Recently, Johnson used the pivot to virtual learning during the pandemic to co-found the National Summer Undergraduate Research Project (NSURP) to connect minority undergraduate students with mentors in the microbial sciences. This initiative provides virtual summer research experiences for underrepresented students who have been impacted by the COVID-19 pandemic, supporting approximately 130 Black, 9 indigenous, and 125 Hispanic students with a total of over 350 students placed into mentorship. Johnson's work on helping mentor students goes beyond just helping students but also helping mentors to understand how to mentor students from different diverse backgrounds.
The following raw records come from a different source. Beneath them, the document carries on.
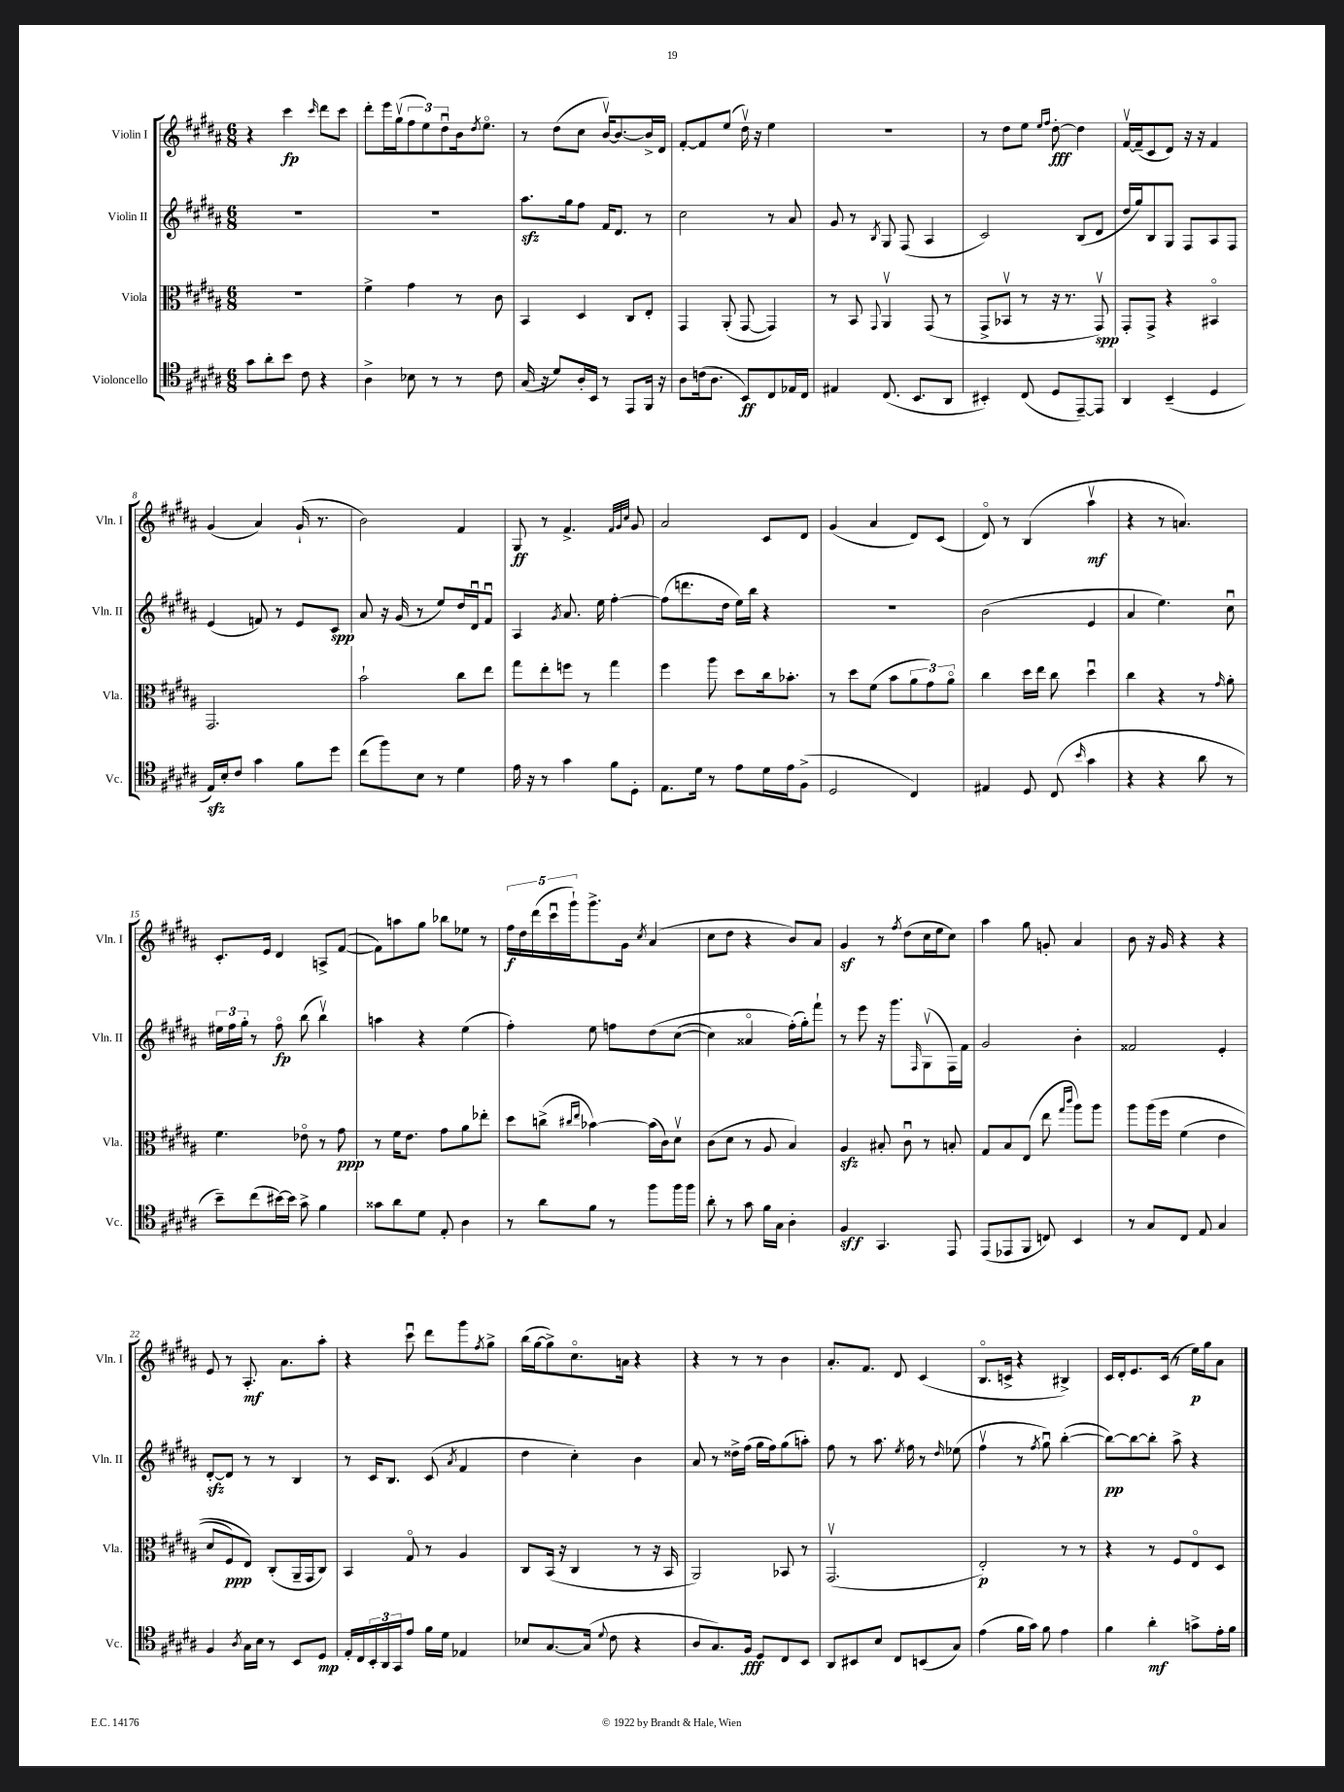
<<
\new StaffGroup <<
\new Staff = "s0" \with { instrumentName = "Violin I" shortInstrumentName = "Vln. I" } {
    \clef treble \key b \major \numericTimeSignature \time 6/8
    r4 cis'''4\fp \grace { cis'''16 } dis'''8 cis'''8 |
    dis'''8-. e'''16 gis''16\upbow( \tuplet 3/2 { fis''8 e''8) dis''8\downbow } b'16 \acciaccatura { dis''8 } e''8.\flageolet |
    r8 dis''8( cis''8 b'16~\upbow) b'8.~ b'16-> dis'16 |
    fis'8~-. fis'8 e''8( dis''16\upbow) r16 e''4 |
    R2. |
    r8 dis''8 e''8 \grace { e''16 fis''16 } dis''8~-.\fff dis''4 |
    fis'16~\upbow fis'16--( cis'8 dis'8) r16 r16 fis'4 |
    gis'4( ais'4) gis'16-!( r8. |
    b'2) fis'4 |
    gis8\ff r8 fis'4.-> \grace { fis'32 gis'32 cis''32 } gis'8 |
    ais'2 cis'8 dis'8 |
    gis'4( ais'4 dis'8) cis'8( |
    dis'8\flageolet) r8 b4( ais''4\upbow\mf |
    r4 r8 a'4.) |
    cis'8.-. e'16 dis'4 a8-> fis'8~( |
    fis'8) a''8 gis''8 bes''8 ees''8 r8 |
    \tuplet 5/4 { fis''16\f dis''16 dis'''16( cis'''16\downbow gis'''16-!) } gis'''8.-> gis'16 \acciaccatura { cis''8 } ais'4( |
    cis''8 dis''8 r4 b'8) ais'8 |
    gis'4\sf r8 \acciaccatura { fis''8 } dis''8( cis''16 e''16 cis''8) |
    ais''4 gis''8 g'8-. ais'4 |
    b'8 r16 gis'16 r4 r4 |
    e'8 r8 ais8.-.\mf ais'8. ais''8-. |
    r4 cis'''8\downbow dis'''8 gis'''8 \acciaccatura { fis''8 } gis''8-> |
    b''16( gis''16~ gis''8->) cis''8.\flageolet a'16 r4 |
    r4 r8 r8 b'4 |
    ais'8.-. fis'8. dis'8 cis'4( |
    b8.\flageolet c'16-> r4 bis4->) |
    cis'16 dis'16-. e'8. cis'16( r8 e''16\p) gis''16 ais'8 \bar "|." |
}
\new Staff = "s1" \with { instrumentName = "Violin II" shortInstrumentName = "Vln. II" } {
    \clef treble \key b \major \numericTimeSignature \time 6/8
    R2. |
    R2. |
    ais''8.\sfz gis''16 fis''8 fis'16 dis'8. r8 |
    cis''2 r8 ais'8 |
    gis'8 r8 \acciaccatura { b8 } gis8 fis8( ais4 |
    cis'2) b8( dis'8 |
    dis''16 gis''16) b8 gis8 fis8 ais8 fis8 |
    e'4( f'8) r8 e'8 cis'8\spp |
    ais'8 r16 gis'16( r8 e''8) dis''16 dis'16\downbow fis'8\downbow |
    ais4 \acciaccatura { gis'8 } ais'8. e''16 fis''4~-. |
    fis''8( d'''8. dis''16 e''16) b''16 r4 |
    R2. |
    b'2( e'4 |
    ais'4 e''4.) cis''8\downbow |
    \tuplet 3/2 { eis''16 fis''16 gis''16-. } r8 fis''8\flageolet\fp b''8( b''4\upbow) |
    a''4 r4 e''4( |
    fis''4-.) e''8 f''8 dis''8\( cis''8~( |
    cis''4) aisis'4\flageolet fis''16-.(\) gis''16-.) fis'''8-! |
    r8 e'''8 r16 gis'''8. \grace { fis16 } gis8\upbow( fis16) fis'16 |
    gis'2 b'4-. |
    fisis'2 e'4-. |
    dis'8~-.\sfz dis'8 r8 r8 b4 |
    r8 cis'16 b8. cis'8( \acciaccatura { ais'8 } fis'4 |
    dis''4 cis''4-.) b'4 |
    ais'8 r8 disis''16-> fis''16( gis''16 fis''16) gis''8( a''8-.) |
    fis''8 r8 ais''8. \acciaccatura { e''8 } fis''16 r8 \grace { dis''16 } ees''8( |
    fis''4\upbow r8 \acciaccatura { fis''8 } gis''8\downbow) b''4~-.( |
    b''8~\pp) b''8~ b''8-. ais''8-> r4 \bar "|." |
}
\new Staff = "s2" \with { instrumentName = "Viola" shortInstrumentName = "Vla." } {
    \clef alto \key b \major \numericTimeSignature \time 6/8
    R2. |
    fis'4-> gis'4 r8 cis'8 |
    b,4 dis4 cis8 e8-. |
    gis,4 ais,8-.( gis,8~ gis,4) |
    r8 b,8 \appoggiatura { gis,8 } ais,4\upbow gis,8( r8 |
    gis,8-> bes,8\upbow r8 r16 r8. gis,8\upbow\spp) |
    gis,8-. gis,8-> r4 bis,4\flageolet |
    gis,2. |
    b'2-! cis''8 e''8 |
    gis''8 e''8-. f''8 r8 gis''4 |
    fis''4 ais''8 dis''8 cis''16 bes'8.-. |
    r8 dis''8 fis'8( b'8 \tuplet 3/2 { ais'8 gis'8) ais'8\flageolet } |
    cis''4 dis''16 e''16 cis''8 dis''4\downbow |
    cis''4 r4 r8 \grace { gis'16 } ais'8-. |
    fis'4. ees'8\flageolet r8 gis'8\ppp |
    r8 fis'16 e'8. gis'8 ais'8 ees''8-. |
    dis''8 c''8->( \grace { cis''16 e''16 } bes'4~) bes'16( cis'16) dis'8\upbow |
    cis'8( dis'8 r8 ais8 b4) |
    ais4\sfz bis8-. cis'8\downbow r8 b8-. |
    gis8 b8 e8( e''8 \grace { gis''16 cis'''16 } ais''8) ais''8 |
    ais''8 ais''16\( fis''16 fis'4( e'4 |
    dis'8 fis8\ppp) e8\) cis8-.( ais,16-- gis,16 cis8) |
    b,4 gis8\flageolet r8 ais4 |
    cis8 b,16( r16 cis4 r8 r16 b,16 |
    ais,2) bes,8 r8 |
    gis,2.\upbow( |
    e2-.\p) r8 r8 |
    r4 r8 fis8 e8\flageolet dis8 \bar "|." |
}
\new Staff = "s3" \with { instrumentName = "Violoncello" shortInstrumentName = "Vc." } {
    \clef tenor \key b \major \numericTimeSignature \time 6/8
    gis'8 ais'8-. b'8 cis'8 r4 |
    ais4-> bes8 r8 r8 cis'8 |
    gis16( r16 dis'8) ais16-. b,16 r8 e,8 fis,16 r16 |
    ais8 c'16( ais8. b,8\ff) cis8 ees16 cis16 |
    eis4 cis8.( b,8. ais,8 |
    bis,4-.) cis8( dis8 e,8~--) e,8 |
    ais,4 b,4--( dis4 |
    e16\sfz) b16-. cis'8 gis'4 fis'8 dis''8 |
    cis''8( fis''8) b8 r8 dis'4 |
    e'16 r16 r8 gis'4 fis'8 dis8-. |
    e8. dis'16 r8 e'8 dis'16 e'16 fis8->( |
    dis2 cis4) |
    eis4 dis8 cis8( \grace { b'16 } gis'4 |
    r4 r4 ais'8 r8 |
    b'8--) cis''8( bis'16~) bis'16 gis'8-> fis'4 |
    gisis'8 ais'8 dis'8 e8-. ais4 |
    r8 ais'8 fis'8 r8 fis''8 fis''16 fis''16 |
    ais'8-. r8 gis'8 fis'16 gis16 ais4-. |
    fis4\sff gis,4. e,8 |
    e,8( ees,8 fis,8 c8) b,4 |
    r8 gis8 cis8 e8 gis4 |
    fis4 \acciaccatura { ais8 } gis16 b16 r8 b,8 dis8\mp |
    e16-. cis16 \tuplet 3/2 { b,16-. ais,16 gis,16 } e'8 fis'16 dis'16 ees4 |
    bes8 gis8.~ gis16( \appoggiatura { dis'8 } cis'8 r4 |
    ais8 gis8.) fis16\fff dis8 cis8 b,8 |
    ais,8 bis,8 b8 cis8 b,8( gis8) |
    e'4( fis'16 gis'16) fis'8 e'4 |
    fis'4 ais'4-.\mf g'8-> e'16-. fis'16 \bar "|." |
}
>>
>>
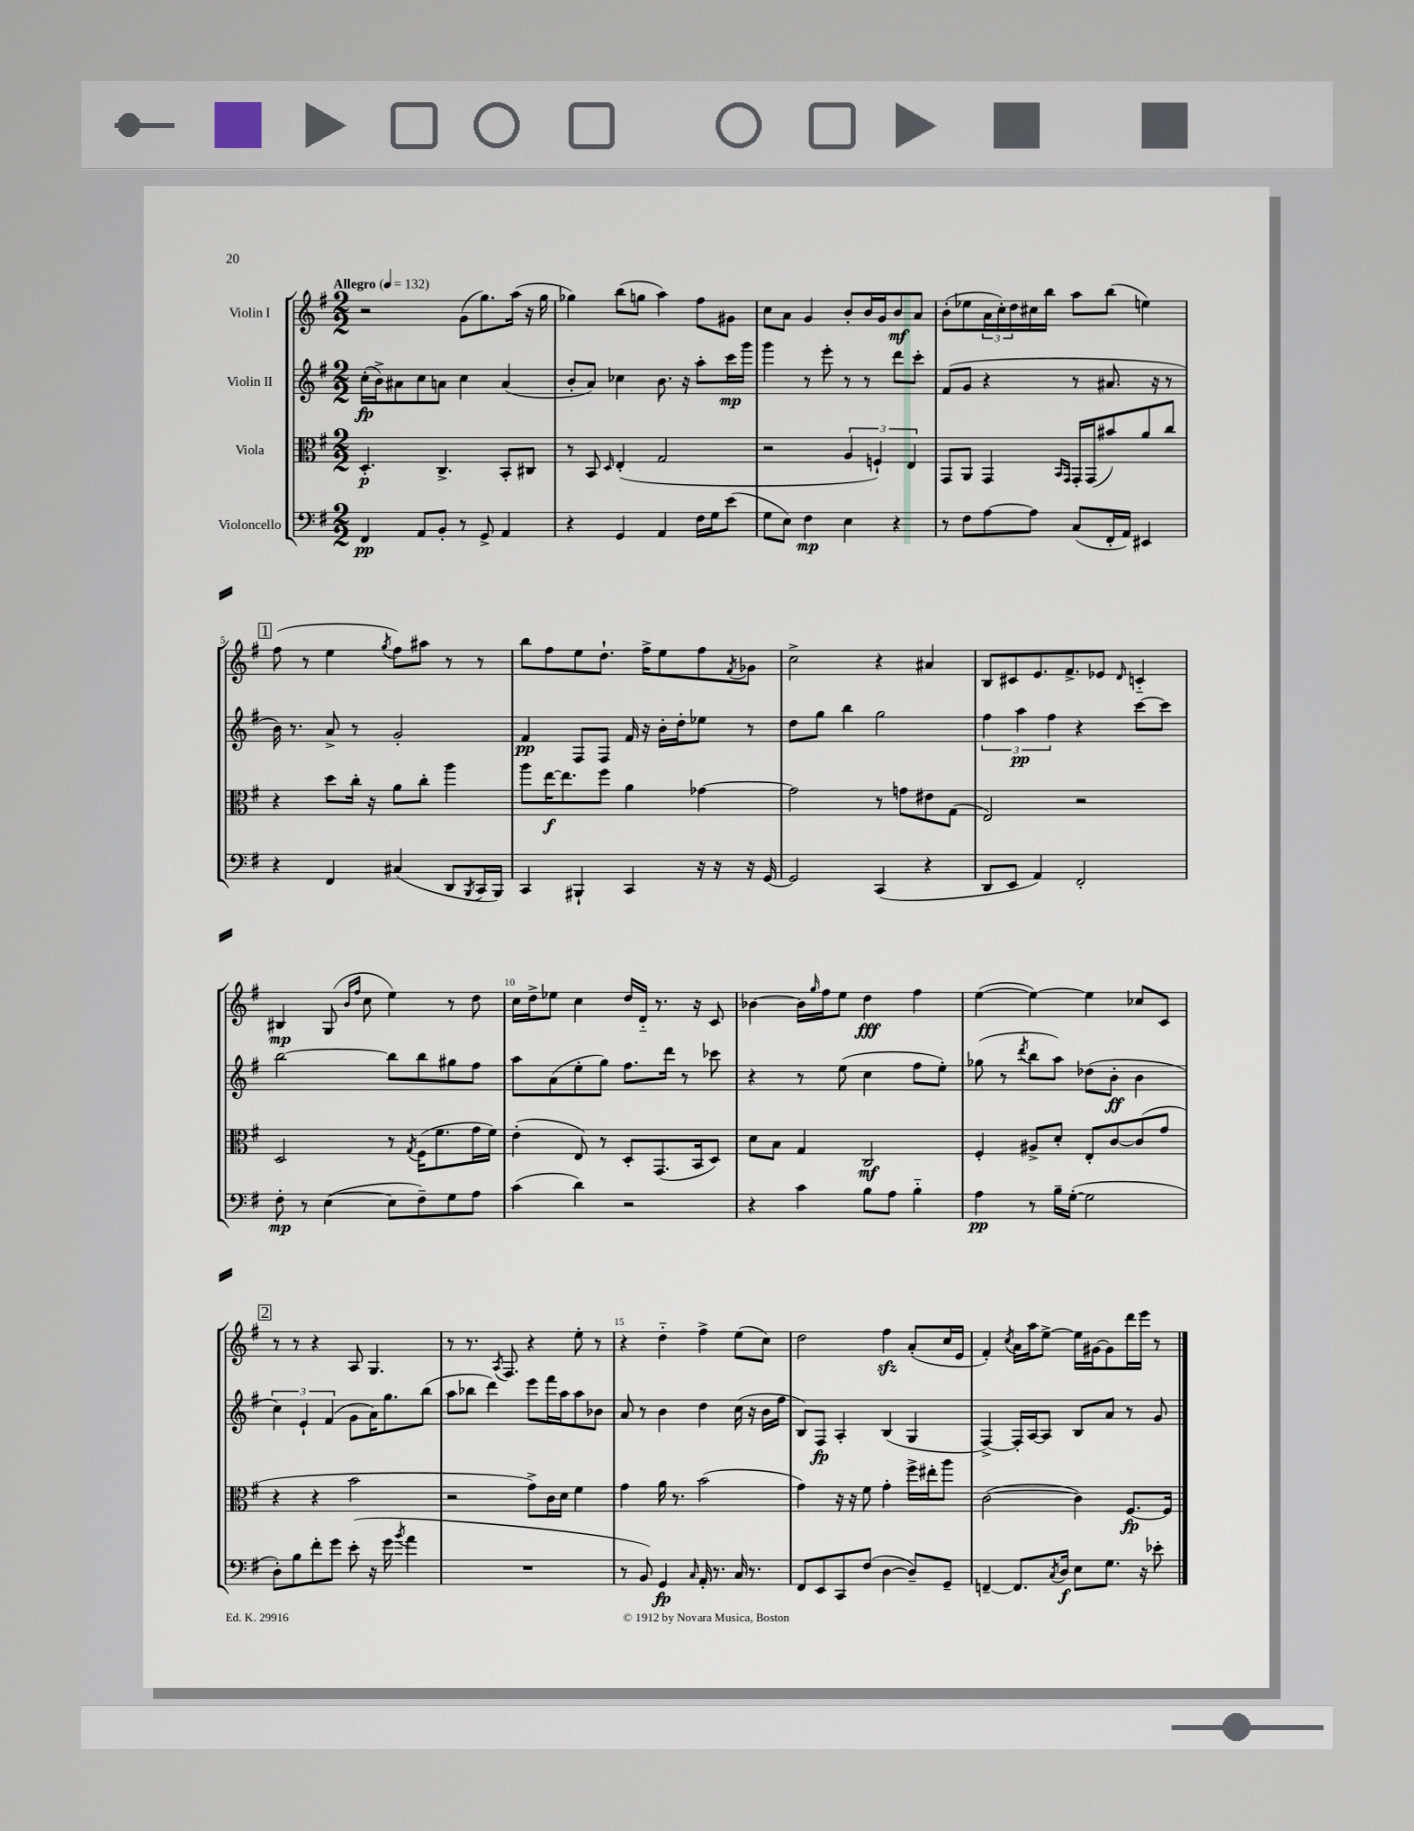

Outside the lab Johnson has given public talks on copper, one of his favorite topics, and its affects on microbes as well as being involved in multiple digital events such as the Black in Bacteriology panel.

== Awards ==
Johnson has won multiple awards for his contributions to the field of science and to education such as the 2020 Forever Duke award for his work on the National Summer Undergraduate Research Project. In 2021 he won the ASM William A. Hinton Award for Advancement of a Diverse Community of Microbiologists. Johnson won the 2021 Changemaker Award for his work on National Summer Undergraduate Research Project. In 2023 he was named inaugural Keating Family BIO5 Professor for his impact and research into interdisciplinary biosciences as well as his role in mentorship and education.

== Personal life ==
Michael Johnson was born in 1982 to a single-parent household in Chicago, Illinois. Johnson and his wife Elisha have two daughters, Michaela and Camille. Throughout his career, Johnson has also said that his musician background has helped him stay grounded while being a biologist.